In essence, I’m inclined to use the insights of the first two parts of the book against Graber. The failure of Dred Scott to forestall the collapse of the Democratic coalition, I think, indicates that no political compromise was possible by 1860. And just as to wish for a normatively correct outcome in Dred Scott is really to wish for a different constitutional order than the one that actually existed at the time, to wish for a moderate solution in 1860 is to pine for a constitutional order that had vanished. By 1860, sectional politics was the only game in town, and to vote for Lincoln in 1860 is to vote for the section that was right. This came with a horrible price. The decision made in 1787 to tolerate slavery to advance security was not unreasonable; slavery could have withered away in the South in the next century as it had withered away in many northern states in the previous century. But it didn’t work, abetted by some other blunders and bad luck.

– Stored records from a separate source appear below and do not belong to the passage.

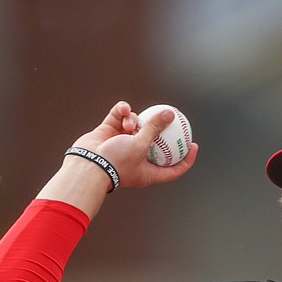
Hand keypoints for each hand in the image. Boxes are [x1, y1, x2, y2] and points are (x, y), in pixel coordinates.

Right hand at [70, 101, 198, 189]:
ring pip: (137, 125)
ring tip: (129, 126)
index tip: (194, 145)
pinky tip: (122, 110)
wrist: (87, 163)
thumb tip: (170, 113)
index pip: (173, 168)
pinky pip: (120, 116)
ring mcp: (122, 143)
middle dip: (161, 129)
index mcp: (148, 171)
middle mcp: (136, 158)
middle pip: (155, 142)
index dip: (186, 158)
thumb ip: (155, 128)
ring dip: (134, 121)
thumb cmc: (116, 161)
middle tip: (173, 117)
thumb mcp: (140, 145)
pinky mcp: (109, 131)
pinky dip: (122, 112)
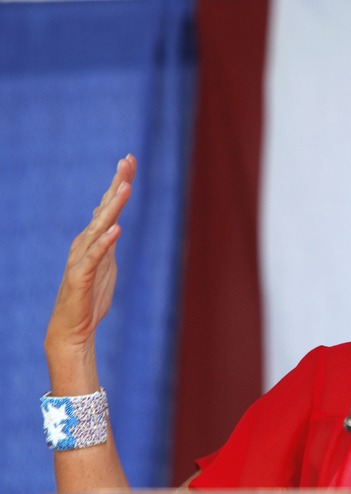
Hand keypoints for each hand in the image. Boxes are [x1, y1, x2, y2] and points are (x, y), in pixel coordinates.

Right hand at [44, 155, 135, 391]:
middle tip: (127, 161)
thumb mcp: (106, 263)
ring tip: (125, 188)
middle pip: (104, 208)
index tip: (129, 160)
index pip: (108, 205)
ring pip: (99, 227)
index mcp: (93, 239)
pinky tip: (116, 230)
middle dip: (117, 184)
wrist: (72, 328)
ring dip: (112, 207)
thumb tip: (112, 222)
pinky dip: (105, 243)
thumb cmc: (90, 296)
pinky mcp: (82, 276)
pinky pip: (95, 257)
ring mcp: (82, 258)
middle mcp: (85, 243)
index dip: (119, 183)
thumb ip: (108, 242)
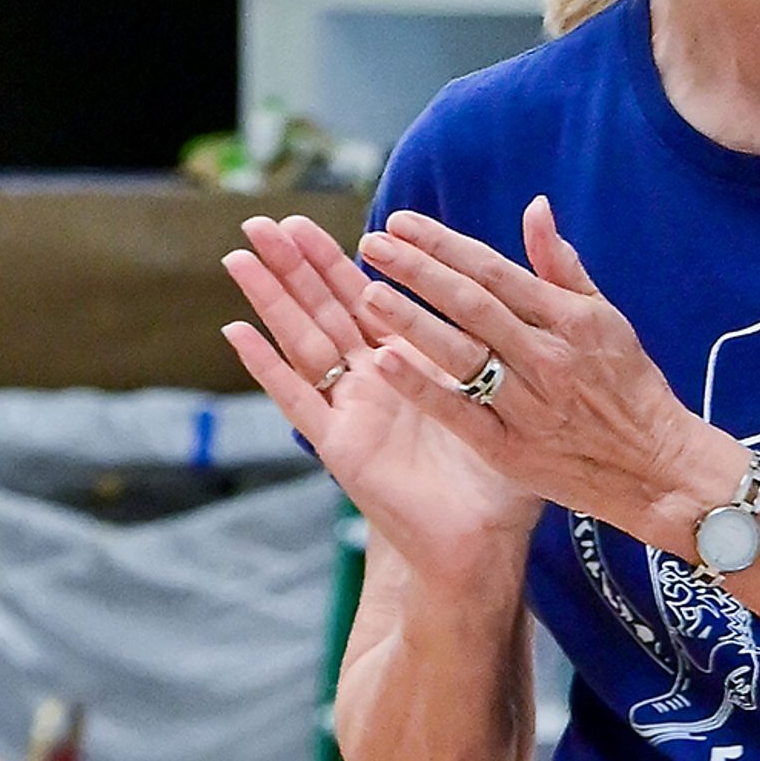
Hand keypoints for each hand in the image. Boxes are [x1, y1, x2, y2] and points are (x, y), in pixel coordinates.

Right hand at [220, 210, 538, 584]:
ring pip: (303, 342)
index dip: (330, 259)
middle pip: (322, 310)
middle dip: (291, 265)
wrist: (486, 541)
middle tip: (260, 219)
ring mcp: (351, 414)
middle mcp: (371, 384)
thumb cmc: (502, 473)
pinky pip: (299, 400)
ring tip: (239, 256)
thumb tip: (522, 309)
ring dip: (270, 300)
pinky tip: (236, 333)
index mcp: (407, 365)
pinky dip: (267, 367)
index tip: (303, 219)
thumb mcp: (507, 389)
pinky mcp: (341, 447)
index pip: (360, 298)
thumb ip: (504, 332)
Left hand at [346, 196, 737, 555]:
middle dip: (417, 271)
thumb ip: (561, 265)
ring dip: (412, 322)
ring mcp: (528, 404)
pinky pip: (460, 414)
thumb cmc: (630, 388)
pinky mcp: (512, 450)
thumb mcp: (606, 318)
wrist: (657, 467)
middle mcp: (546, 356)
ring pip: (462, 354)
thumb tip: (535, 208)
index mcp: (568, 319)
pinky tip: (385, 362)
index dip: (444, 245)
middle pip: (471, 304)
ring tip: (369, 295)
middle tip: (370, 246)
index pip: (494, 271)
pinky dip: (423, 388)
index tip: (400, 224)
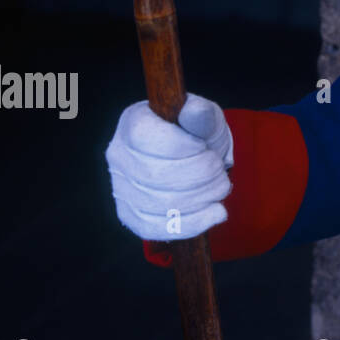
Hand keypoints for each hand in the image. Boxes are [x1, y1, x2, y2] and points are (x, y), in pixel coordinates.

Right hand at [105, 93, 232, 241]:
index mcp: (134, 122)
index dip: (183, 147)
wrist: (198, 158)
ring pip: (158, 204)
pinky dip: (191, 224)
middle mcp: (119, 154)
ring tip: (220, 188)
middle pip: (155, 175)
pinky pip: (154, 228)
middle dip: (200, 176)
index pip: (148, 138)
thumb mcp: (207, 117)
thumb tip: (194, 111)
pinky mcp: (129, 214)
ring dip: (200, 199)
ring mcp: (120, 186)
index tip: (205, 148)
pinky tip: (215, 214)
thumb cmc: (199, 133)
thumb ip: (203, 115)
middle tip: (221, 173)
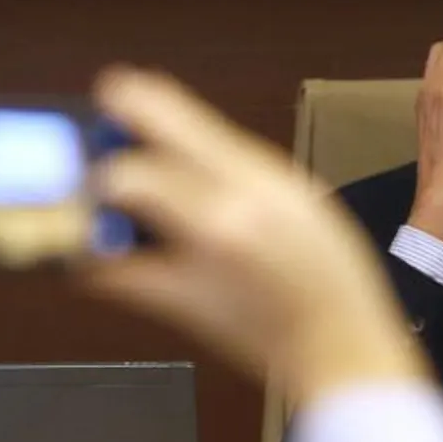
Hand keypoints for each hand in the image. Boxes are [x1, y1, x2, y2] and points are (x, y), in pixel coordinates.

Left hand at [84, 66, 428, 403]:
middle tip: (112, 169)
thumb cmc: (329, 272)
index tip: (116, 95)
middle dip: (110, 168)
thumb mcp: (299, 199)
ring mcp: (194, 262)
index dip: (130, 101)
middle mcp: (221, 214)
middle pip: (127, 174)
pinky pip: (111, 274)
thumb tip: (179, 135)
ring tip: (112, 212)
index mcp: (256, 179)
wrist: (340, 345)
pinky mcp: (177, 303)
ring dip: (102, 211)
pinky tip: (111, 260)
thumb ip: (240, 166)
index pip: (169, 119)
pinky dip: (103, 264)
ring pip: (111, 219)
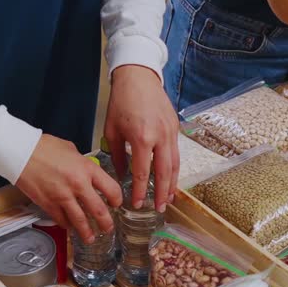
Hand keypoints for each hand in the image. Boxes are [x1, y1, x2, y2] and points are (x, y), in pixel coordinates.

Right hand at [17, 134, 121, 242]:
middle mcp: (78, 185)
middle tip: (108, 228)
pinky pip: (61, 219)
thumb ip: (82, 163)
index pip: (111, 189)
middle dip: (106, 222)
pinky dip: (67, 225)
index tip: (116, 203)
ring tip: (90, 238)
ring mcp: (63, 196)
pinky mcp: (48, 204)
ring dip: (86, 232)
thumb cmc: (44, 147)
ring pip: (80, 220)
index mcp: (87, 169)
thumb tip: (87, 170)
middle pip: (98, 210)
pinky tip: (70, 228)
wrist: (20, 151)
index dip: (117, 199)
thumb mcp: (72, 150)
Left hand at [104, 65, 178, 212]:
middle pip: (165, 173)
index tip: (136, 203)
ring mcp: (171, 132)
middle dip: (163, 193)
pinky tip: (171, 177)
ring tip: (169, 198)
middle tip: (160, 209)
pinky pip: (176, 153)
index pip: (142, 172)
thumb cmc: (121, 101)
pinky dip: (174, 168)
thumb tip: (122, 174)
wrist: (139, 77)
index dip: (140, 191)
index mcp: (142, 138)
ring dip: (173, 183)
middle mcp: (160, 137)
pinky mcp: (175, 128)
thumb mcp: (112, 129)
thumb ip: (117, 155)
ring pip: (175, 164)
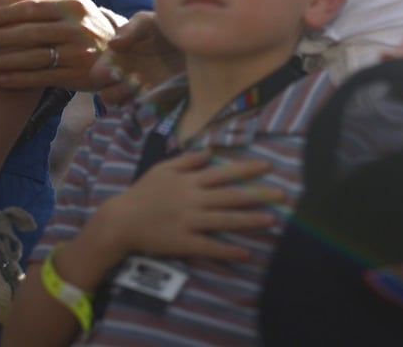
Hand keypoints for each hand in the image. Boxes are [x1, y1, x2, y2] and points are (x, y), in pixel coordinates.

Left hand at [0, 0, 119, 89]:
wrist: (121, 52)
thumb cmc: (86, 23)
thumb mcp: (70, 2)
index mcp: (71, 6)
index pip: (31, 9)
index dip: (3, 15)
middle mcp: (76, 28)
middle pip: (29, 33)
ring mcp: (78, 53)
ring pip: (34, 57)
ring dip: (4, 61)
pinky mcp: (78, 75)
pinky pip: (44, 77)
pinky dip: (21, 79)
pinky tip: (1, 79)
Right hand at [87, 10, 183, 106]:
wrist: (191, 41)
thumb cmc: (162, 28)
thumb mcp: (146, 22)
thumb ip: (129, 30)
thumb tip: (112, 45)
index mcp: (115, 60)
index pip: (97, 75)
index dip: (103, 75)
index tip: (117, 70)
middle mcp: (123, 79)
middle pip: (106, 95)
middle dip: (117, 90)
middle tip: (136, 78)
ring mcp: (138, 92)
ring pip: (122, 106)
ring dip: (130, 99)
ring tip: (147, 85)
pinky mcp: (154, 101)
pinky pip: (144, 111)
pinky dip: (147, 104)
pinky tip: (158, 90)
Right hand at [88, 151, 284, 261]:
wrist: (120, 221)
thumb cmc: (142, 193)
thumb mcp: (163, 169)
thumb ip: (187, 160)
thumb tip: (209, 150)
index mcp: (189, 180)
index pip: (223, 172)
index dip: (246, 169)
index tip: (267, 166)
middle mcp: (193, 199)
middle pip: (231, 196)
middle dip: (258, 194)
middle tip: (282, 194)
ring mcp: (189, 222)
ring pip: (225, 220)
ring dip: (250, 220)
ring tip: (272, 220)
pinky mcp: (184, 243)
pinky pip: (210, 247)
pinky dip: (228, 250)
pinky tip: (246, 252)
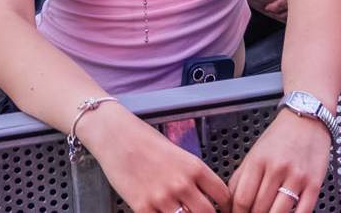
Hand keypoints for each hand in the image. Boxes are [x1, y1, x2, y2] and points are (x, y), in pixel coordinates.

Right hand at [86, 108, 230, 212]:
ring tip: (182, 212)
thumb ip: (192, 174)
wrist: (114, 135)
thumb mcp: (177, 152)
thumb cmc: (143, 139)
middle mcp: (182, 184)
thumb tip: (202, 193)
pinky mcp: (142, 207)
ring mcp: (162, 198)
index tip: (224, 209)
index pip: (223, 195)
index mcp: (194, 167)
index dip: (226, 206)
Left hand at [229, 110, 331, 212]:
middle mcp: (276, 168)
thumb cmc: (280, 136)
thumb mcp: (255, 152)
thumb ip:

Most social orders are, tragically, formed in violence. By 1860, I think it was the least bad option.

But–and this is, as I read it, the real point of Graber’s argument–it is true that liberal constitutionalism in a sense requires Lincolns to be anomalous. The Civil War is, I think, a justified exception, but normally constitutionalism requires us to be John Bells, tolerating evil practices so that we can live together in peace.